Voilà ce qu’il eut le front de dire ! M. Pioutre n’insista pas.

Isidore s’en retourna vers la villa Roméo, le cœur bien triste.

— Qu’ai-je fait ! murmurait-il ; que vont penser de moi ces personnes distinguées ? Imbécile ! sauvage ! brute !…

Quand il arriva chez lui, Séraphine était encore absente. Attends un peu ! Isidore attrapa Monique et lui dit vertement ce qu’il pensait de tout ça et qu’il commençait, oui ! à en avoir assez ! Il fallut l’arrivée de Séraphine pour le calmer ; rien de moins.

Le lendemain M. Pioutre ne laissa voir aucun ressentiment. C’était un homme de bonne éducation. Comme de coutume, il joua avec Isidore et, après la partie, sortit en sa compagnie. Il lui tendit même la laisse de Messaline. Il faisait un peu chaud. Tout à coup, M. Pioutre mit sa main sur le bras d’Isidore.

— Soyez assez bon pour agréer mes excuses, dit-il ; si vous n’y voyez pas d’inconvénients, nous n’irons pas plus avant…

Il s’épongea le front, soupira deux ou trois coups, profondément.

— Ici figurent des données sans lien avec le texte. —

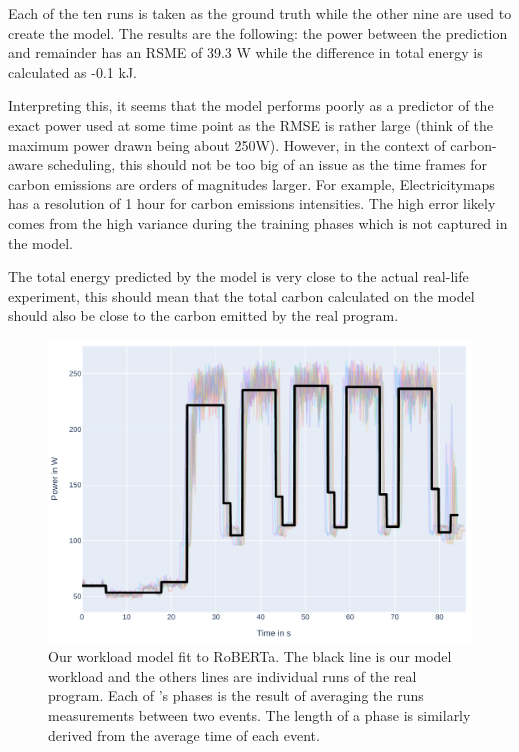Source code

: Each of the ten runs is taken as the ground truth while the other nine are used to create the model. 
The results are the following: the power between the prediction and remainder has an RSME of 39.3 W while the difference in total energy is calculated as -0.1 kJ. 

Interpreting this, it seems that the model performs poorly as a predictor of the exact power used at some time point as the RMSE is rather large (think of the maximum power drawn being about 250W). 
However, in the context of carbon-aware scheduling, this should not be too big of an issue as the time frames for carbon emissions are orders of magnitudes larger. 
For example, Electricitymaps has a resolution of 1 hour for carbon emissions intensities. 
The high error likely comes from the high variance during the training phases which is not captured in the model.

The total energy predicted by the model is very close to the actual real-life experiment, this should mean that the total carbon calculated on the model should also be close to the carbon emitted by the real program.

\begin{figure}
    \includegraphics[width=\linewidth]{power-measurements/model_overlaid.pdf}
    \caption{Our \modelname{} workload model fit to RoBERTa. The black line is our model workload and the others lines are individual runs of the real program. Each of \modelname{}'s phases is the result of averaging the runs measurements between two events. The length of a phase is similarly derived from the average time of each event.}
    \label{fig:model_overlaid}
\end{figure}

— Par cette chaleur, je crains un étourdissement… un transport au cerveau… Cher monsieur, je vous demande la permission de vous laisser poursuivre seul… je rentre à la maison.

Isidore dit aussitôt :

— Si vous ne vous sentez pas bien, je ne puis vous abandonner. Je vais vous reconduire, comme mon devoir l’exige.